The princely states were the first to test the new government. The Nawab of Junagadh wanted to opt for Pakistan but Pakistan said that, as most of the population of the state was Hindu, it was only fair for the ruler to opt for India. Later, when Maharaja Hari Singh of Kashmir finally acceded to India, the Pakistani decision-makers again reiterated the same principle. They were prepared to accept a partition of Kashmir along religious lines with the Muslim-majority areas acceding to Pakistan. They even went so far as to suggest that, since the wellbeing of the people of that state came first, they would accept it as an independent state.

However, they refused to allow tribesmen from Pakistan or irregulars to enter Kashmir and also condemned the Indian army for its entry into the former state.
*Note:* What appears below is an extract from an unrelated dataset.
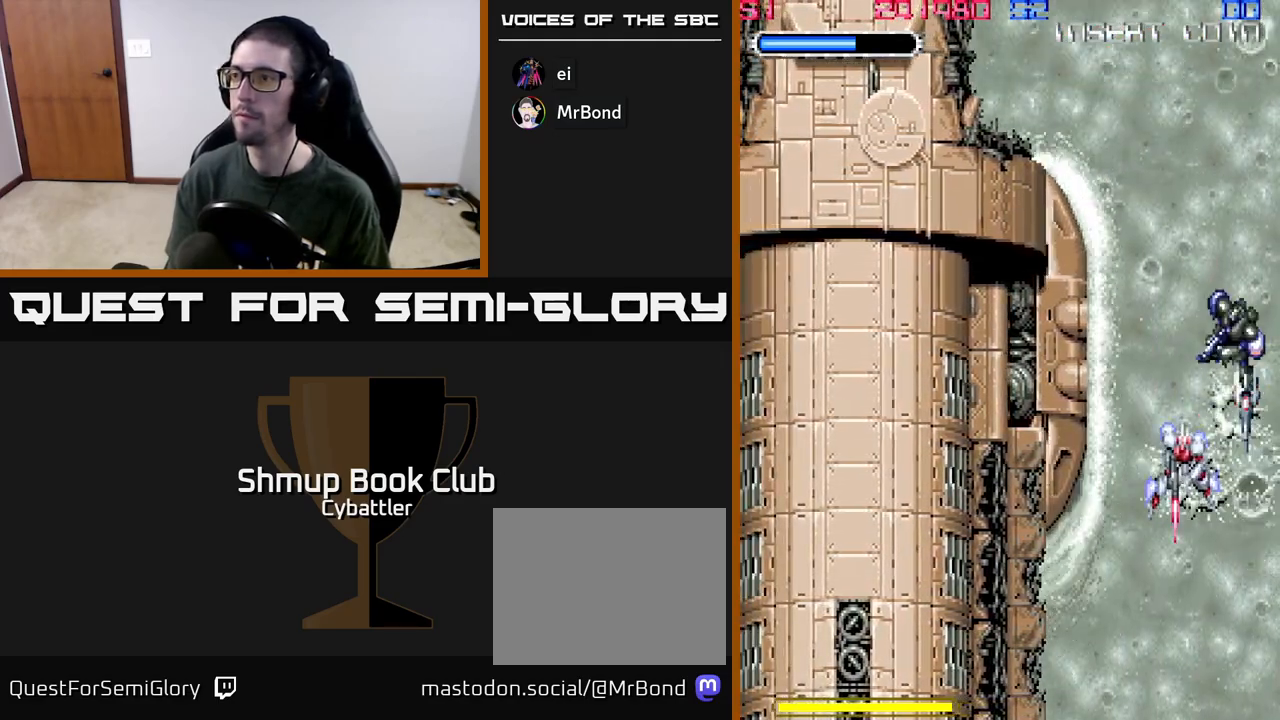
{"buttons": [], "left_stick": "center", "right_stick": "center", "events": [[150, "DPAD_LEFT", "up"], [200, "DPAD_RIGHT", "down"], [217, "DPAD_UP", "down"], [283, "X", "down"], [400, "DPAD_UP", "up"], [400, "X", "up"], [467, "DPAD_RIGHT", "up"]]}
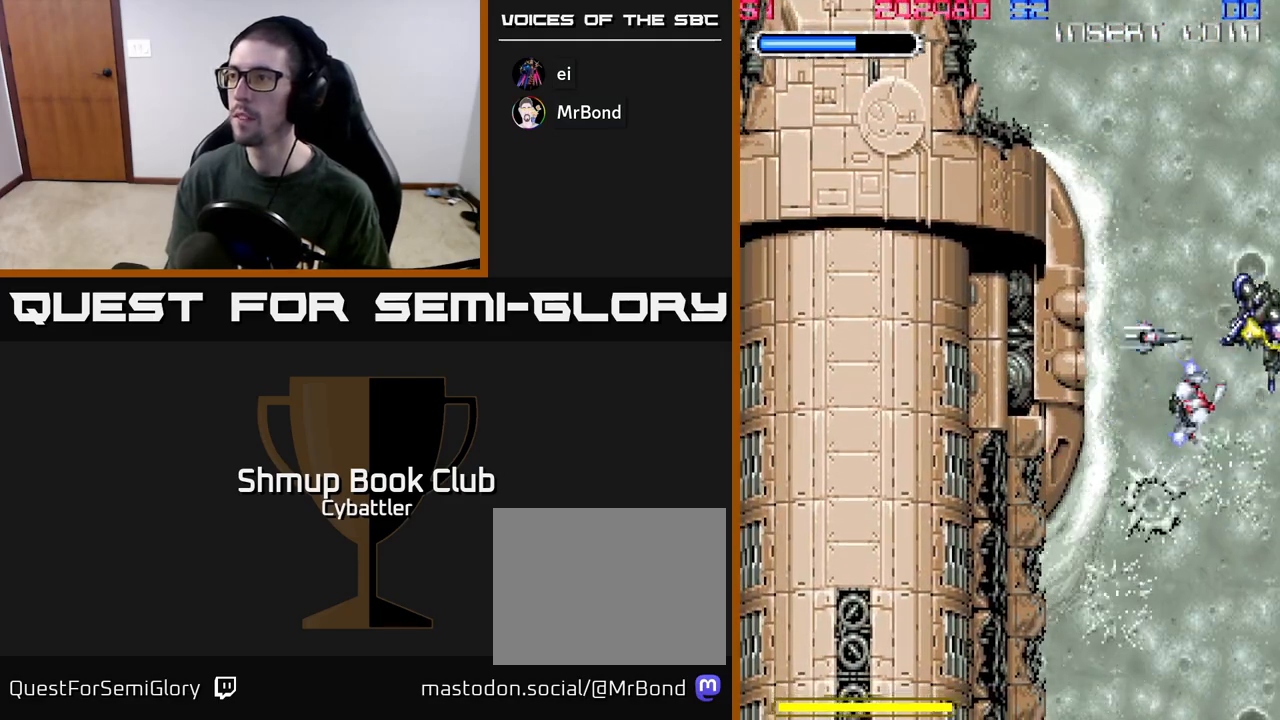
{"buttons": ["DPAD_RIGHT"], "left_stick": "center", "right_stick": "center", "events": [[133, "DPAD_LEFT", "down"], [383, "DPAD_LEFT", "up"], [450, "DPAD_RIGHT", "down"]]}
However, despite their principled stand that the will of the people be ascertained and followed in Kashmir and elsewhere, the rulers of Pakistan never followed an aggressive policy in Kashmir.

In 1965, some people thought that this was the time for wresting Kashmir away from India by sending trained fighters across the Line of Control to stir up a rebellion against Indian rule there. It seemed easy and some people still clamoured for winning Kashmir despite textbooks and media programmes promoting peace.
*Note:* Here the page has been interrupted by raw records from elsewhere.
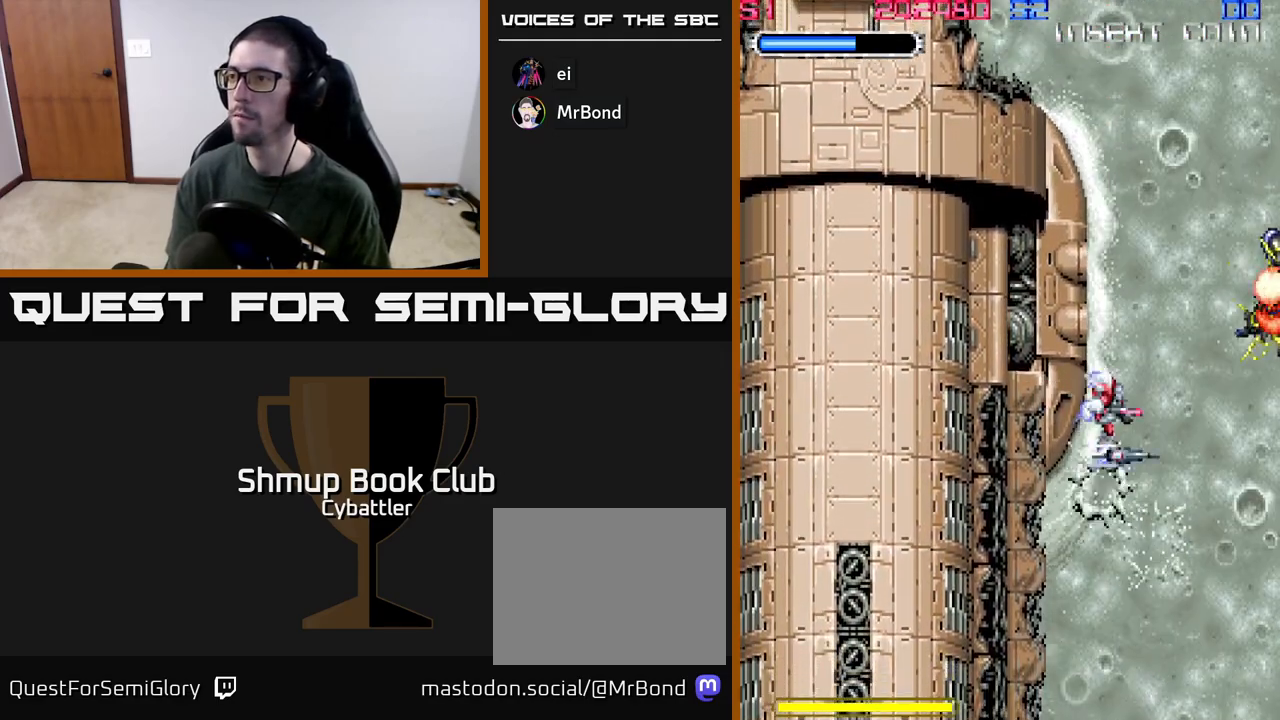
{"buttons": [], "left_stick": "center", "right_stick": "center", "events": [[33, "DPAD_RIGHT", "up"]]}
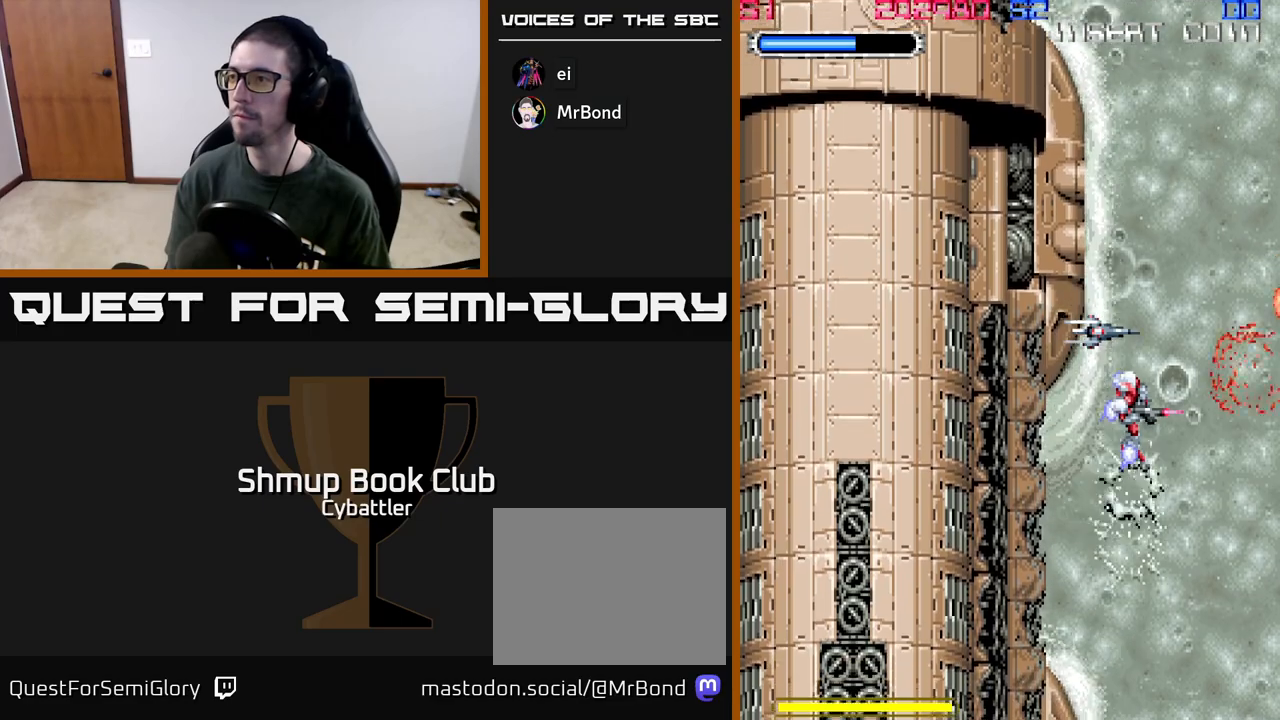
{"buttons": [], "left_stick": "center", "right_stick": "center", "events": []}
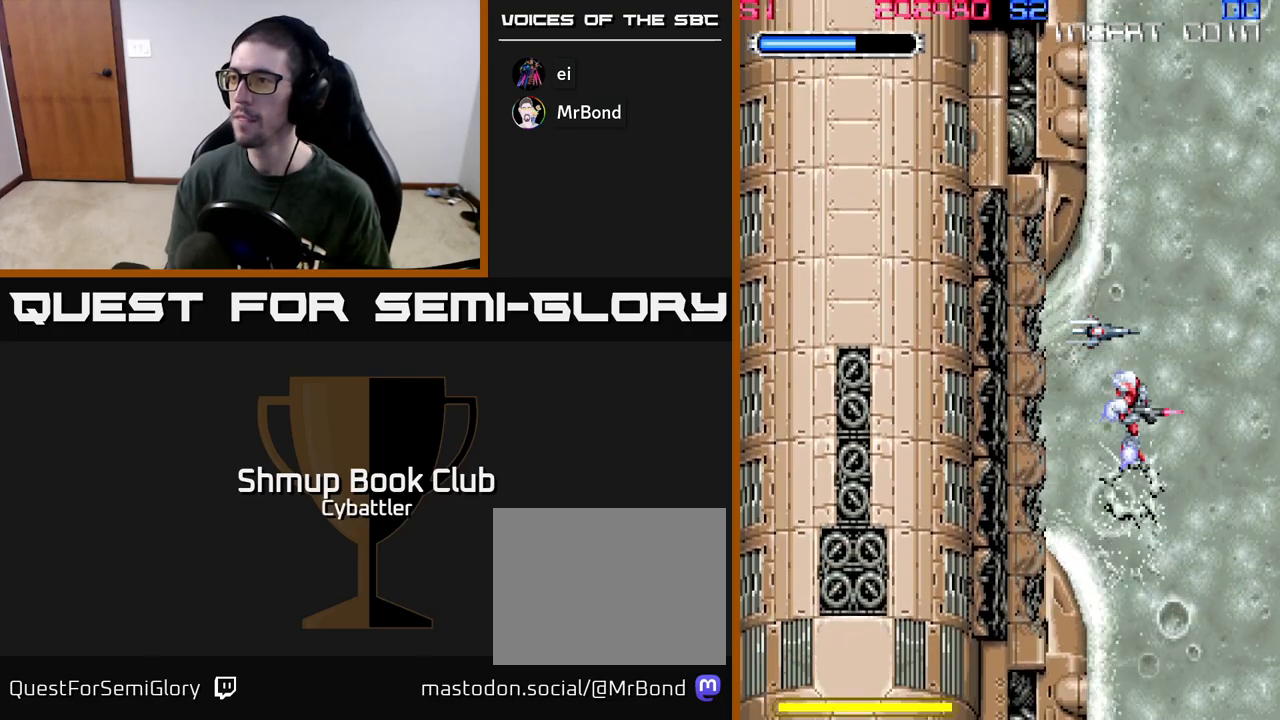
{"buttons": [], "left_stick": "center", "right_stick": "center", "events": []}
Thus, a section of the army high command and civilian decision-makers wanted covert action in Kashmir. However, the decision-makers had been made so used to policies of peace that better sense prevailed and this adventure was never undertaken. Instead, the grounds for possible friction in the Rann of Kutch were resolved.
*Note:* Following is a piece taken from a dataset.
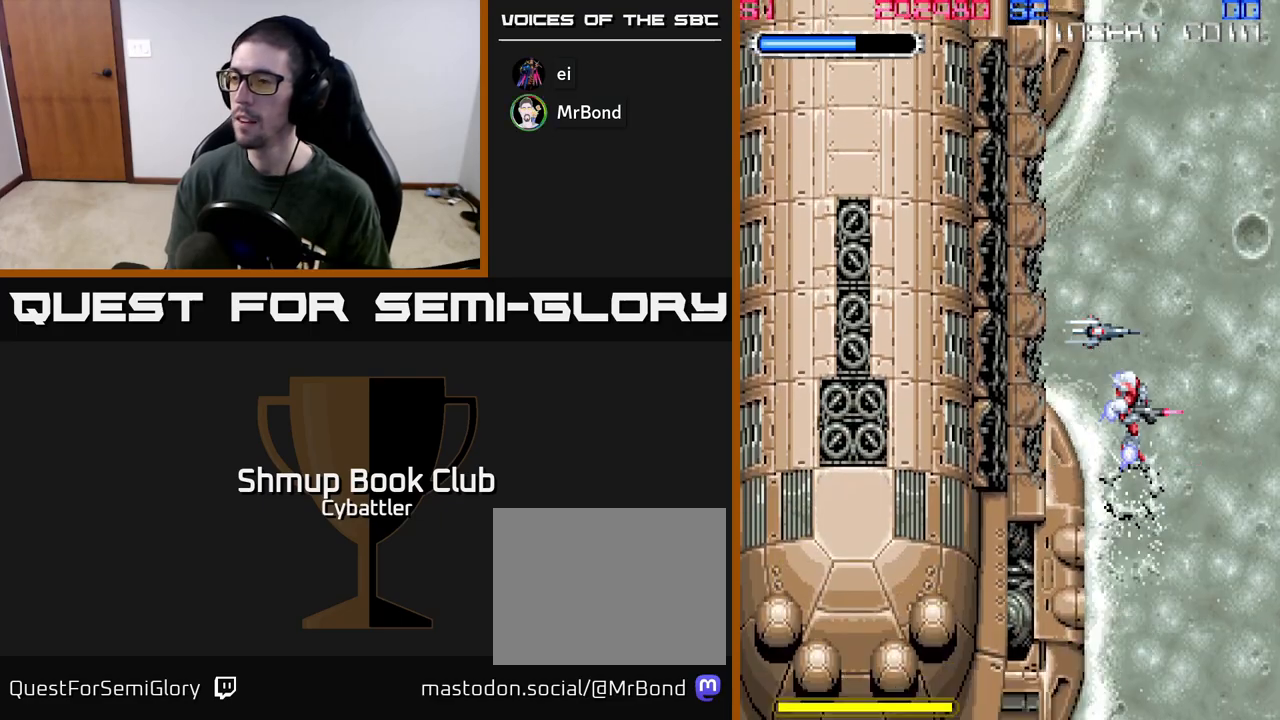
{"buttons": ["DPAD_DOWN"], "left_stick": "center", "right_stick": "center", "events": [[417, "DPAD_DOWN", "down"]]}
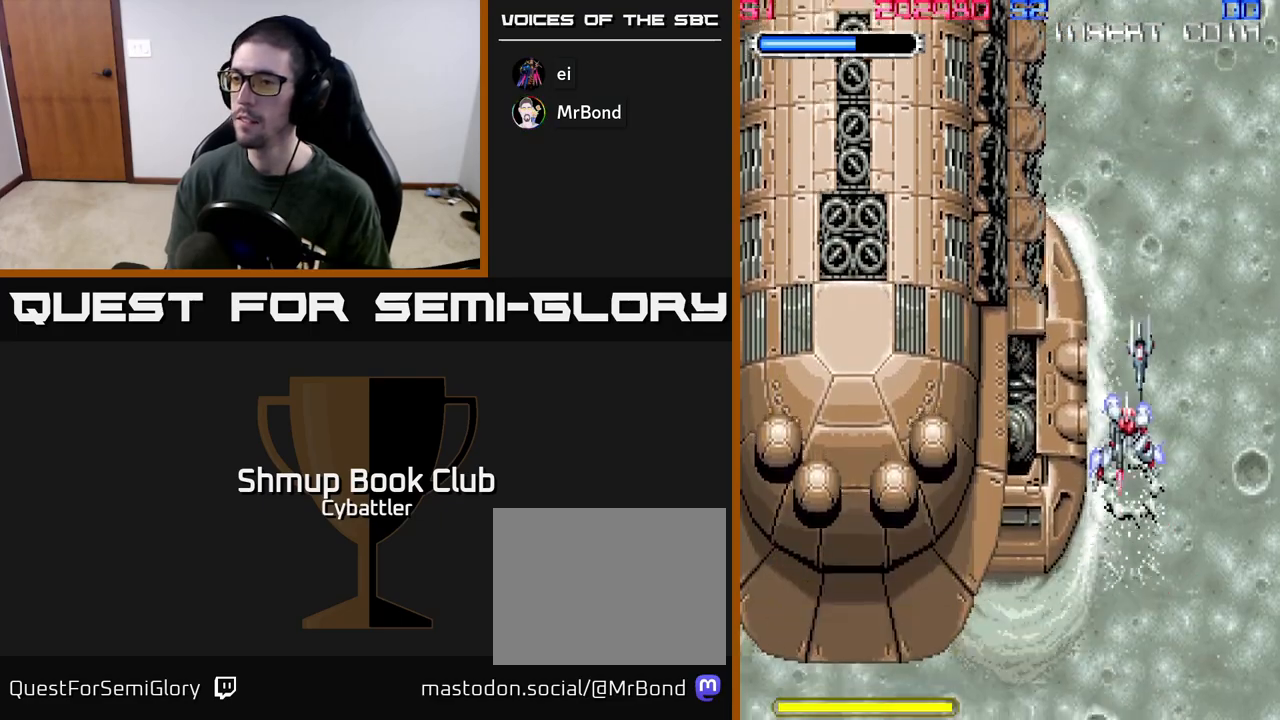
{"buttons": ["A", "DPAD_DOWN", "DPAD_RIGHT"], "left_stick": "center", "right_stick": "center", "events": [[183, "DPAD_DOWN", "up"], [217, "DPAD_LEFT", "down"], [233, "DPAD_UP", "down"], [283, "A", "down"], [383, "DPAD_UP", "up"], [433, "DPAD_DOWN", "down"], [433, "DPAD_LEFT", "up"], [467, "DPAD_RIGHT", "down"]]}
The 1970 elections brought Sheikh Mujib to power in East Pakistan. The two wings of the country were so polarised that the ruling elite of Pakistan held a referendum to decide whether Pakistan could exist as one country or not. The decision in East Pakistan was for separation. This time again some people suggested that the military should be used in East Pakistan beginning with military action in Dhaka University. However, good sense prevailed again and a British-style partition was arranged. Trade, cultural and educational bonds flourished as they did between the British and Pakistan.

Although Pakistan had never been part of the western alliance or of any pact of the United States, in 1980 the US wanted to use Pakistan to help fight their proxy war against the Soviet Union in Afghanistan. Enormous amounts of money were offered and Pakistan was told that the Soviets would invade in order to get to the Arabian Sea. The decision-makers of Pakistan politely refused the money and said they would repel any armed aggression if and when the Soviet forces actually entered the country.

The Soviet Union, however, was no enemy of Pakistan. After all, the Pakistanis had never opposed the Soviet Union except when it had attacked a country but then they had also been critical of America when it had gone to war against Third World countries especially Vietnam. This policy of neutrality and justice had won Pakistan many admirers and no bitter enemies.

The US could not use Pakistan against the Soviet Union though it did fight its proxy war through some Arab states. Pakistan emerged from this war without a drug problem, without Arab militants on its borders and the few refugees who did come to Pakistan were given peaceful occupations and repatriated as soon as circumstances allowed. There was no interference from Pakistan in Afghanistan.

In 1999, some military adventurers wanted to occupy the heights in the Kargil sector but the decision-makers, who had just ended the Siachen adventure started by India, prevented this rash venture. True to its reputation, Pakistan remained committed to peace. The trend to suggest rash actions in the military high command was condemned by the civilian decision-makers and the people were taken into confidence. The common people, once they were convinced that peace had brought them prosperity, supported the decision for peace. After this the military was wary about such adventurism.

After 9/11 the Americans again approached Pakistan to help them fight Afghanistan. The Pakistanis refused while sealing their borders as much as was possible under the circumstances. They had never allowed their land to be used for covert attacks against any country and now the same policy was followed with great vigour. Despite pressure the Pakistanis did not allow any foreign fighters to seek sanctuary in Pakistan.

At the same time they scrupulously refused to hand over any of their citizens to America. The Americans threatened Pakistan but such was the reputation of the country that they did not attack this haven of peace in the midst of turmoil.

The result of such policies was that on Aug 14, 2008 Pakistan was called the Switzerland of the East. Its defence was in the hands of not only a small though highly efficient army but also the scientists and scholars it had produced. Like Switzerland, its citizens were trained for defensive warfare but the country firmly rejected aggression.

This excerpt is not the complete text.